A verbatim copy of the lines starting at the one with "520 164 6.73" and ending at the last line below is required; include nothing else.

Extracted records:

*** Begin section ***

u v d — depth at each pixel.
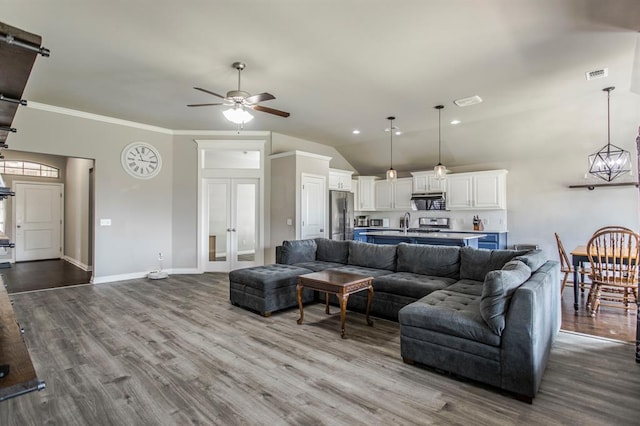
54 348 3.00
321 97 4.69
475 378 2.38
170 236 6.45
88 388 2.34
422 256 4.18
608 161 4.83
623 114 5.06
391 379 2.47
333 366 2.68
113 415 2.04
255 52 3.41
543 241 6.48
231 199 6.62
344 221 7.29
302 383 2.42
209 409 2.11
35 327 3.53
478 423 1.96
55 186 8.41
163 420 2.00
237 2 2.62
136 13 2.77
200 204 6.53
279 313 4.05
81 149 5.40
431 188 7.62
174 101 4.86
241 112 3.73
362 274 4.07
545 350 2.54
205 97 4.69
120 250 5.87
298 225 6.22
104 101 4.88
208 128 6.39
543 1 2.60
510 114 5.49
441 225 7.59
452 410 2.09
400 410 2.09
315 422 1.98
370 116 5.60
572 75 3.96
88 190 6.80
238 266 6.62
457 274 3.94
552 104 5.00
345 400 2.21
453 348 2.47
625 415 2.04
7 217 7.77
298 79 4.08
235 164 7.14
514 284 2.36
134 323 3.66
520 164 6.73
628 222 5.70
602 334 3.35
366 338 3.26
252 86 4.29
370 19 2.84
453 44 3.25
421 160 7.77
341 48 3.33
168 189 6.43
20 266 7.32
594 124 5.40
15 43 0.86
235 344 3.10
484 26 2.94
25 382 0.78
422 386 2.38
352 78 4.04
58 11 2.74
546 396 2.25
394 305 3.74
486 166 7.17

*** End section ***

Result below:
520 164 6.73
628 222 5.70
602 334 3.35
366 338 3.26
252 86 4.29
370 19 2.84
453 44 3.25
421 160 7.77
341 48 3.33
168 189 6.43
20 266 7.32
594 124 5.40
15 43 0.86
235 344 3.10
484 26 2.94
25 382 0.78
422 386 2.38
352 78 4.04
58 11 2.74
546 396 2.25
394 305 3.74
486 166 7.17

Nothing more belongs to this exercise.